A three-judge panel of the U.S. Court of Appeals for the Fourth Circuit consisting of Judges Diana Gribbon Motz, Barbara Milano Keenan and Albert Diaz issued a per curiam opinion in the case of Westmoreland Coal Company v. Johnny Fortner et al. on August 14. Representing Westmoreland is Paul E. Frampton and Thomas M. Hancock of Bowles Rice in Charleston.

Johnny Fortner, who worked in mines in Virginia and Kentucky, was denied disability under the Black Lung Benefits Act and subsequently filed another claim. Because it was a subsequent claim, Fortner was required to demonstrate a change in “one of the applicable conditions of entitlement” since his last denial of benefits.

After Fortner submitted new evidence in the form of arterial blood gas studies and medical opinions, the ALJ allowed the claim to proceed, ruling that there was no probative contrary evidence in the record.

Westmoreland Coal, while not disputing that the newly submitted arterial blood gas studies qualified Fortner as totally disabled due to a respiratory impairment, contended that the ALJ erred by rejecting the opinion of Dr. Kirk Hippensteel when evaluating the medical opinions. The coal company claimed the ALJ had not explained his reason for discrediting the physician’s opinion and had engaged in “head counting.”

“Head counting” is the act of resolving the conflict of medical opinions solely on the basis of the number of physicians supporting a respective party. Westmoreland contended that this was what the ALJ did in this case. The ALJ simply decided that the “consensus” of Fortner’s two physicians outweighed Dr. Hippensteel’s opinion without explaining why, Westmoreland asserted.

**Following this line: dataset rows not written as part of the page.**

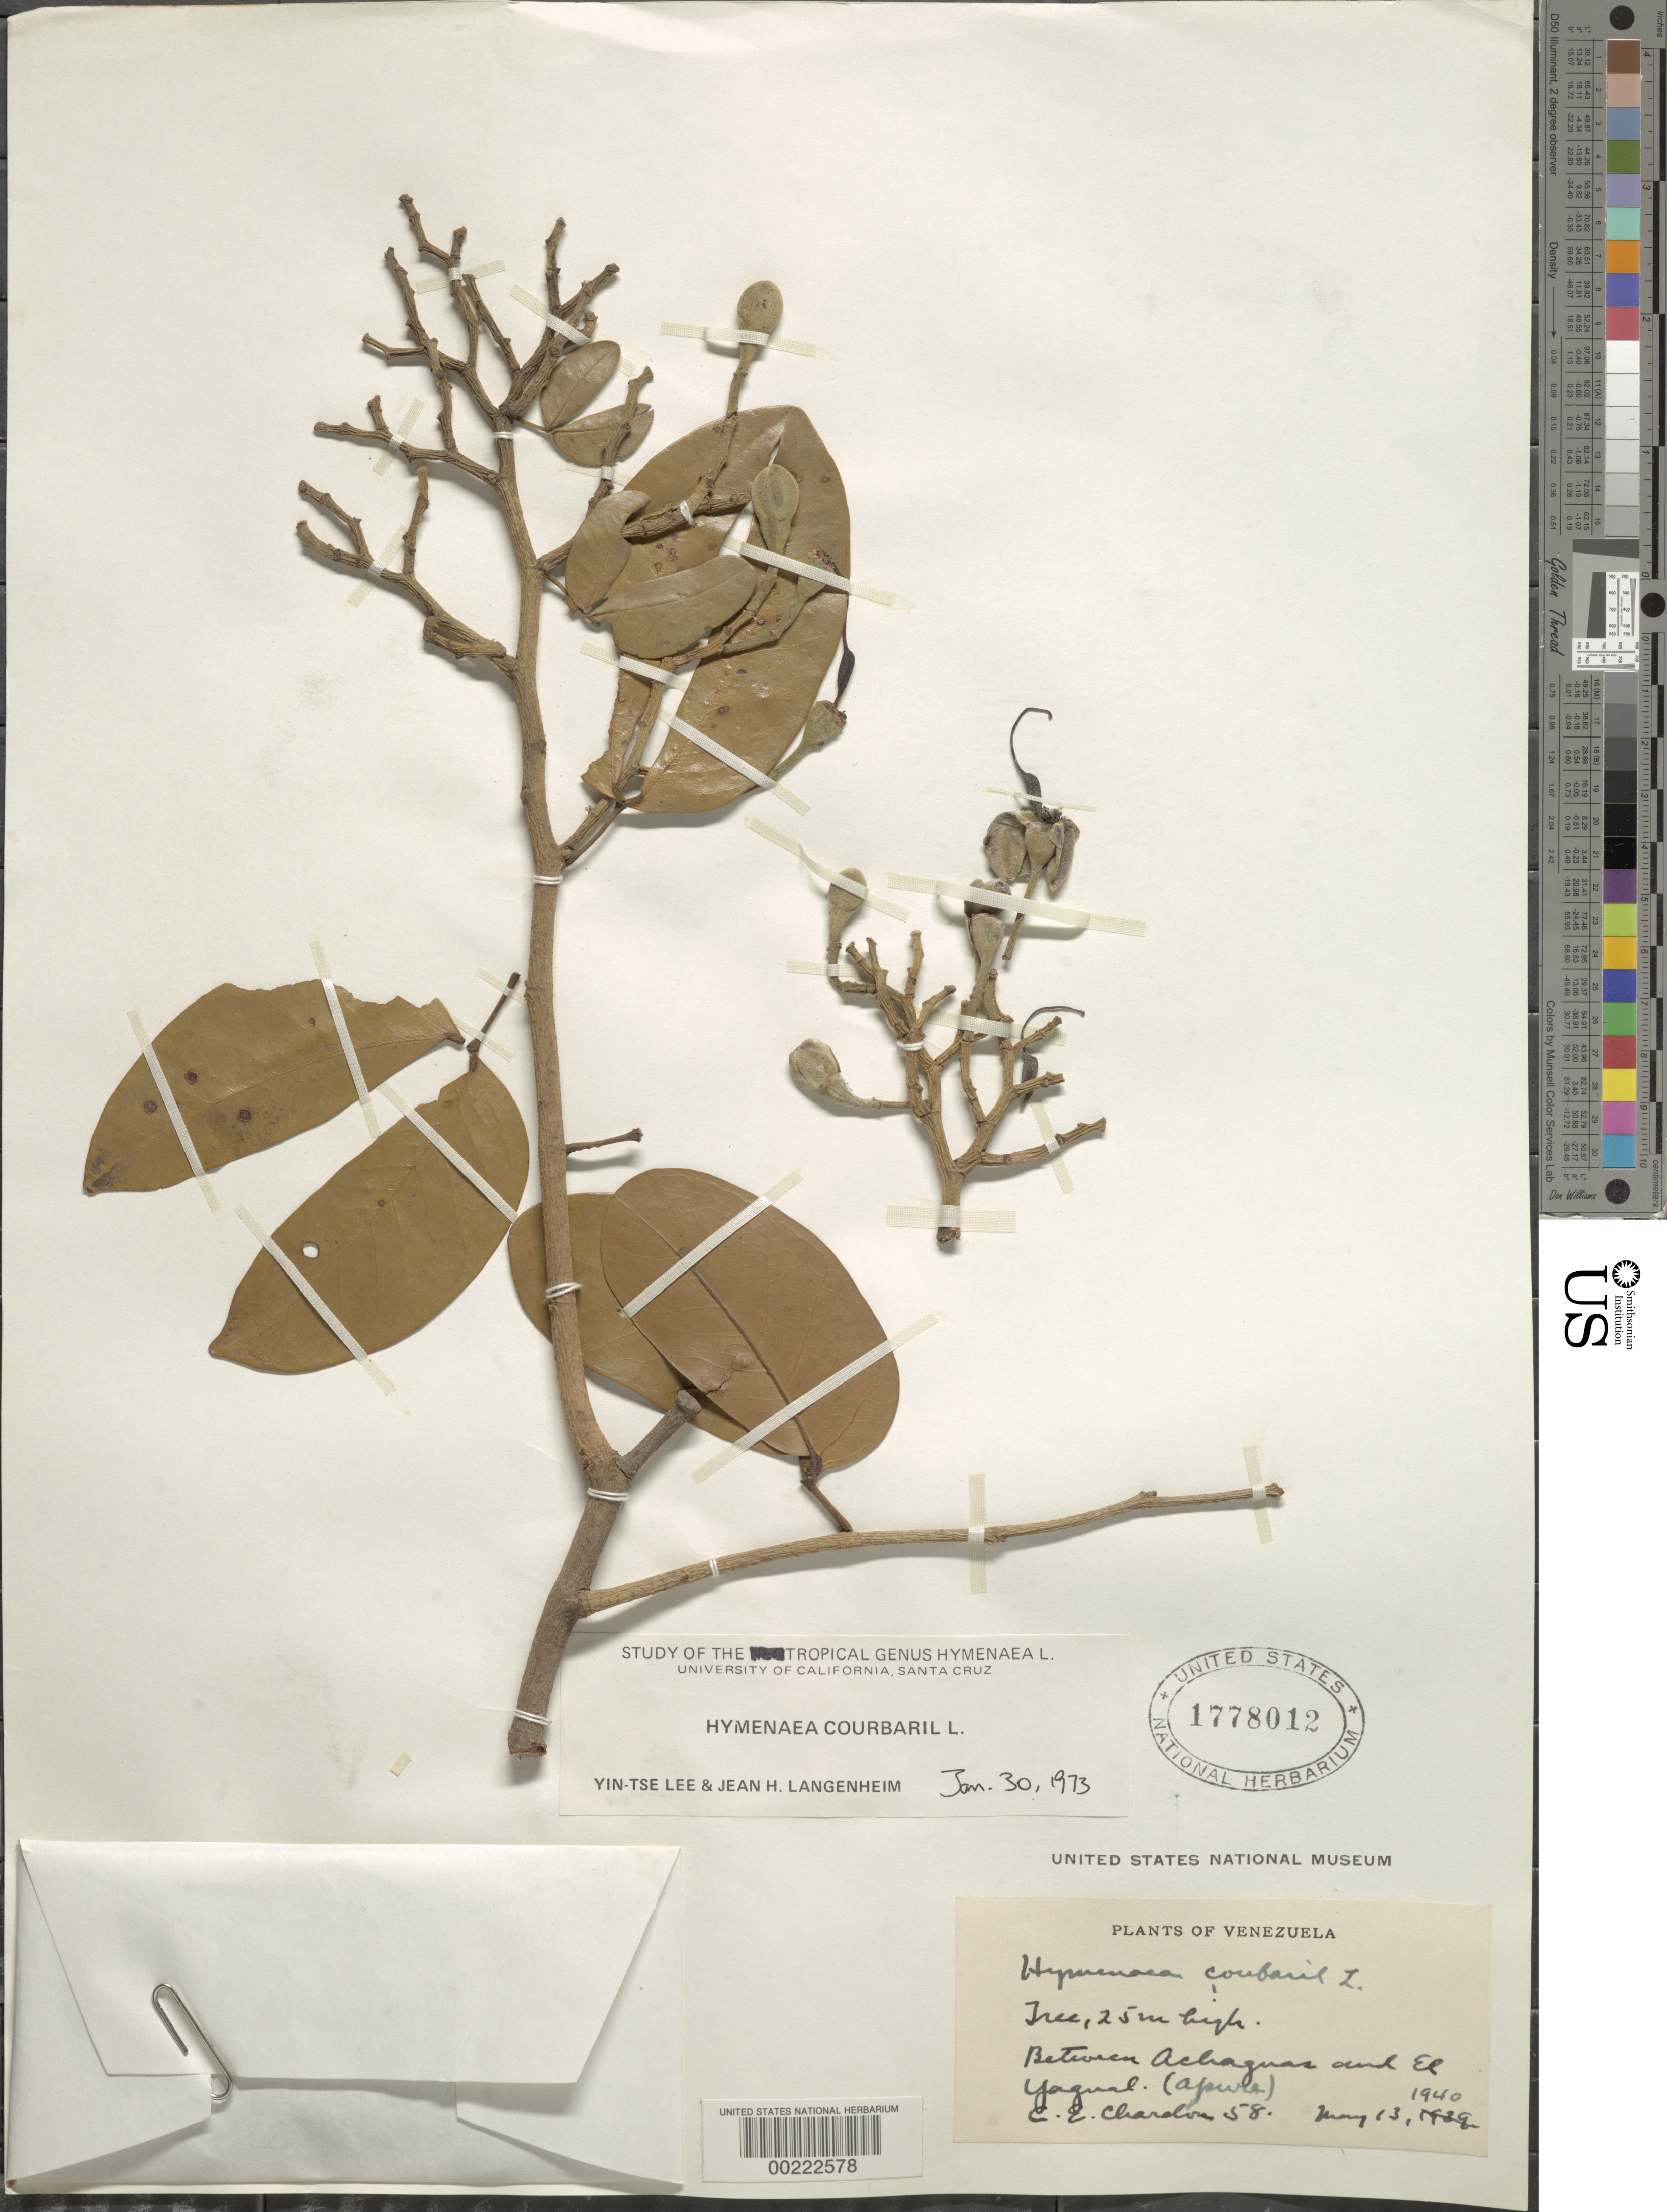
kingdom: Plantae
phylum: Tracheophyta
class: Magnoliopsida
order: Fabales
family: Fabaceae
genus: Hymenaea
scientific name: Hymenaea courbaril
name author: L.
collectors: C. E. Chardón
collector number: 58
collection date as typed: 13 May 1940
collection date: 1940-05-13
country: Venezuela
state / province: Apure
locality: Between achaguas and el yaqual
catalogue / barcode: US 1778012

The panel of judges agreed with Westmoreland Coal Company.

“Because we have concluded that the ALJ improperly discredited Dr. Hippensteel’s opinion on the grounds that he was outnumbered, we also conclude that substantial evidence does not support his conclusion that Fortner established that he suffered from a totally disabling respiratory condition," the opinion says.

“Thus, the ALJ erred in finding that Fortner demonstrated a change in applicable condition of entitlement, as required by § 725.309(d), and allowing the subsequent claim to proceed... Accordingly, we grant Employer’s petition for review, vacate the Board’s order affirming the ALJ’s award of benefits, and remand to the Board for further proceedings consistent with this opinion.

“On remand, the ALJ certainly may reach the same conclusion after properly weighing the evidence; however, he must fully explain that decision in accordance with the substantial evidence standard.”